Figure understanding tasks:
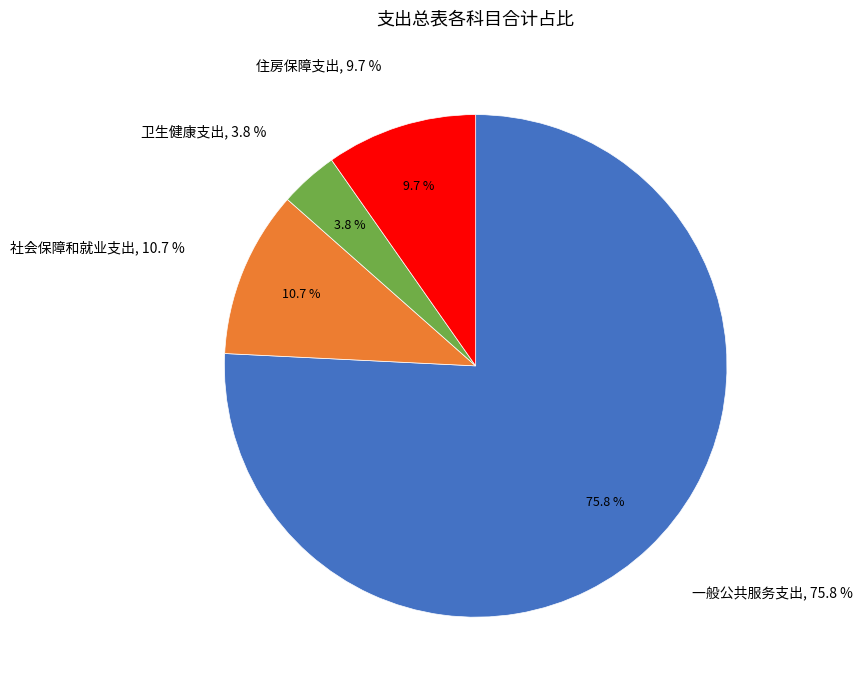

True or false: 一般公共服务支出 accounts for 86% of the total.

False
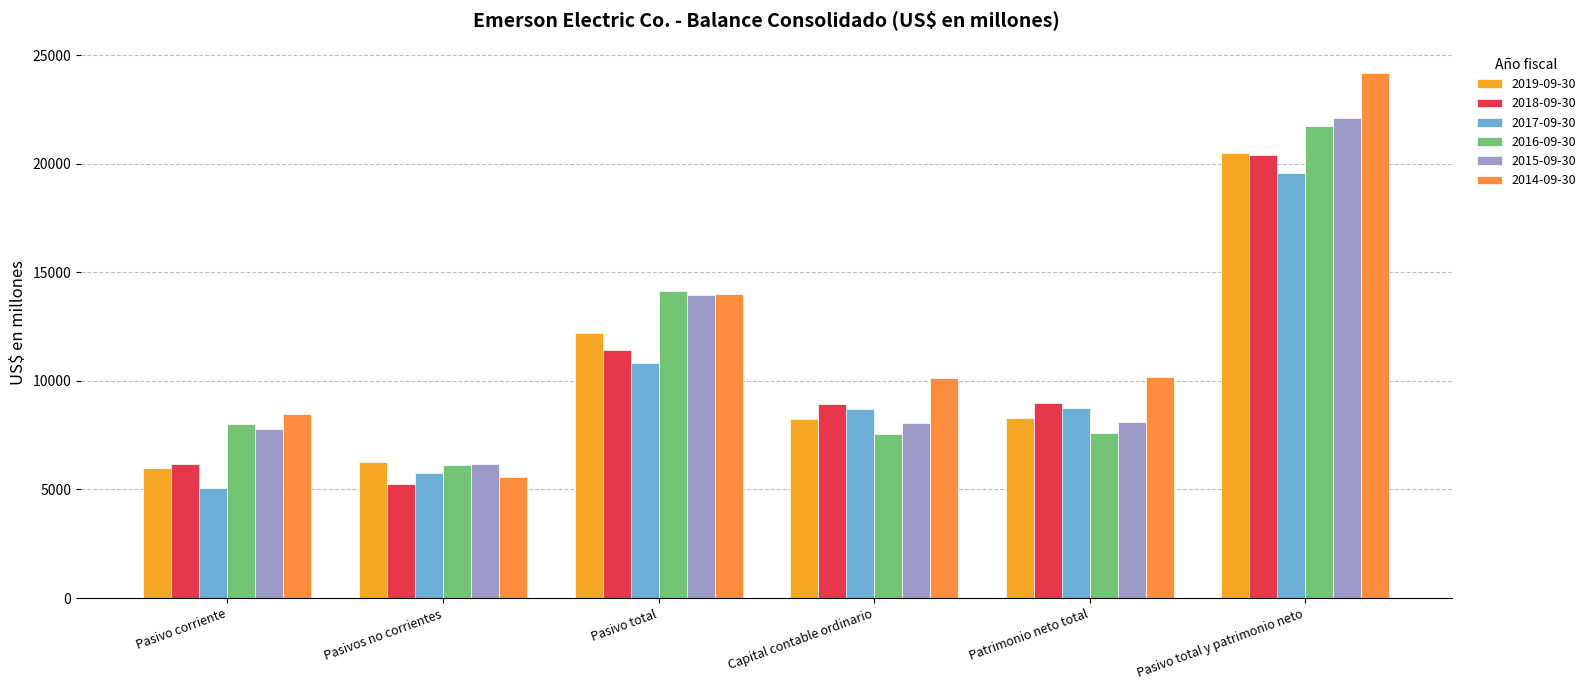

How many values in the 2015-09-30 series are below 8128?

3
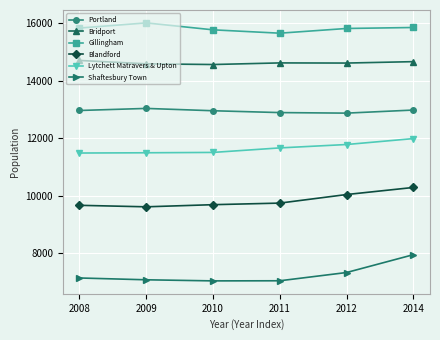

Between 2008 and 2012, which series saw the biggest shift?

Blandford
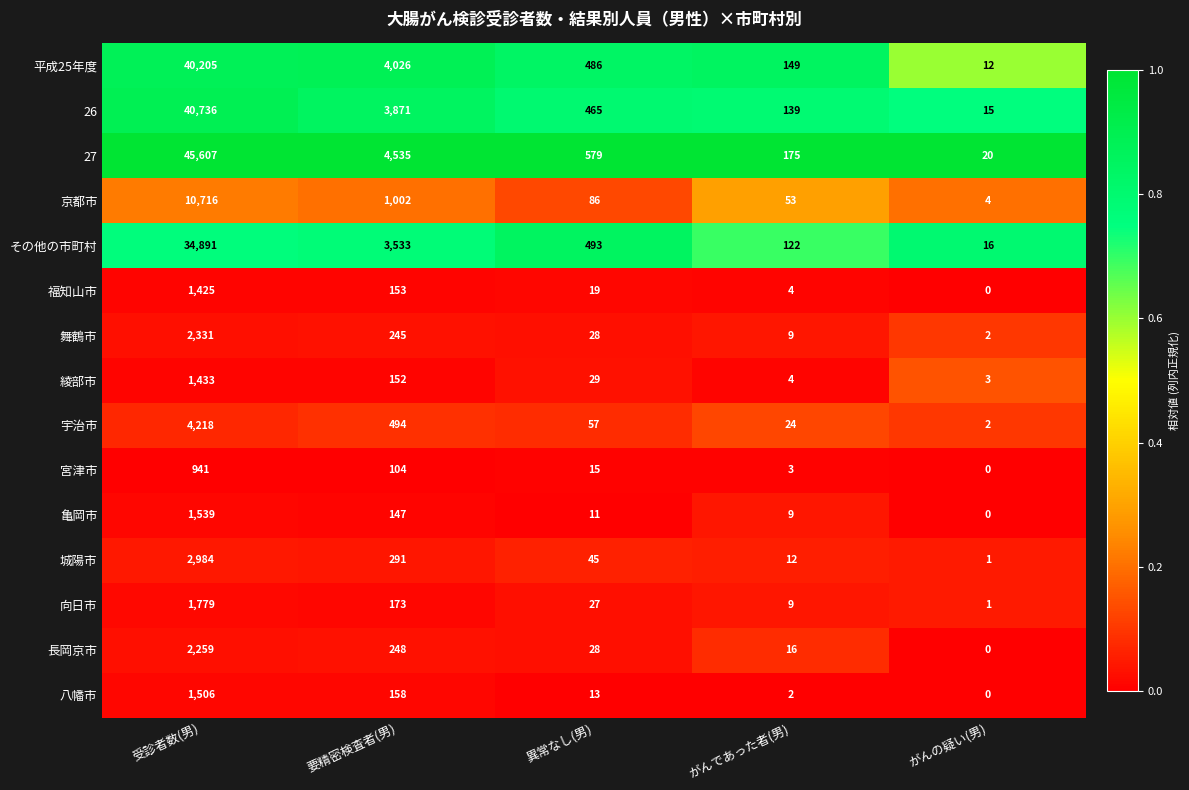

Which label corresponds to the smallest value in the chart?

がんの疑い(男)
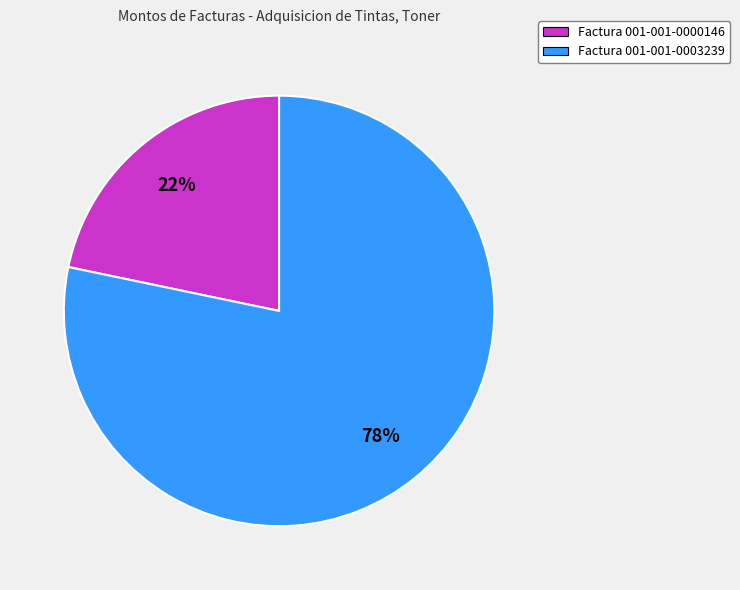

Is the sum of Factura 001-001-0000146 and Factura 001-001-0003239 greater than half?

Yes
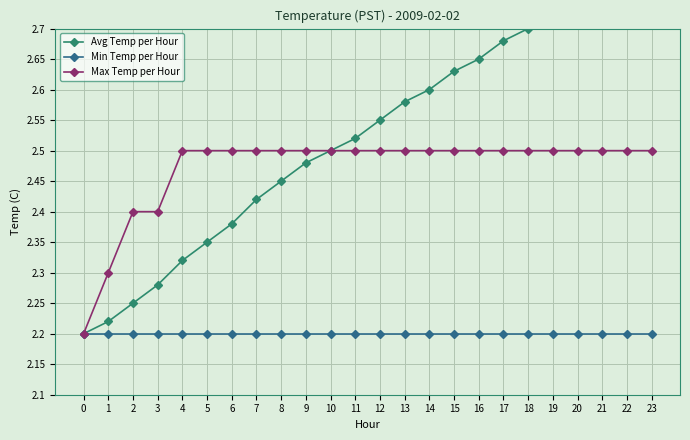

Which series has the largest range (max minus min)?

Avg Temp per Hour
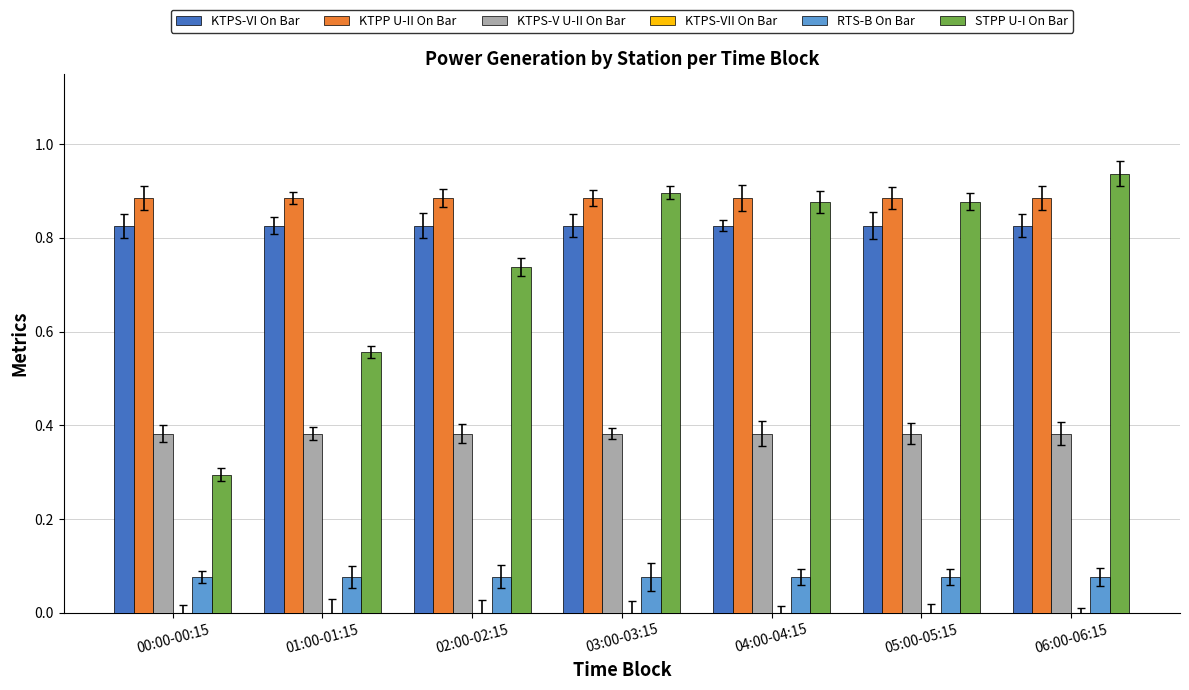

What is the total value across all series at 02:00-02:15?

2.9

* TASK REQUIREMENTS *
Reproduce the lines of the listing verbatim, starting at the line containing "Avg Temp per Hour" and continuing through the end of the listing, with both ends included. Omit the pictures from your answer.

* WRITTEN RESPONSE *
Avg Temp per Hour

What is the total value across all series at 02:00-02:15?

2.9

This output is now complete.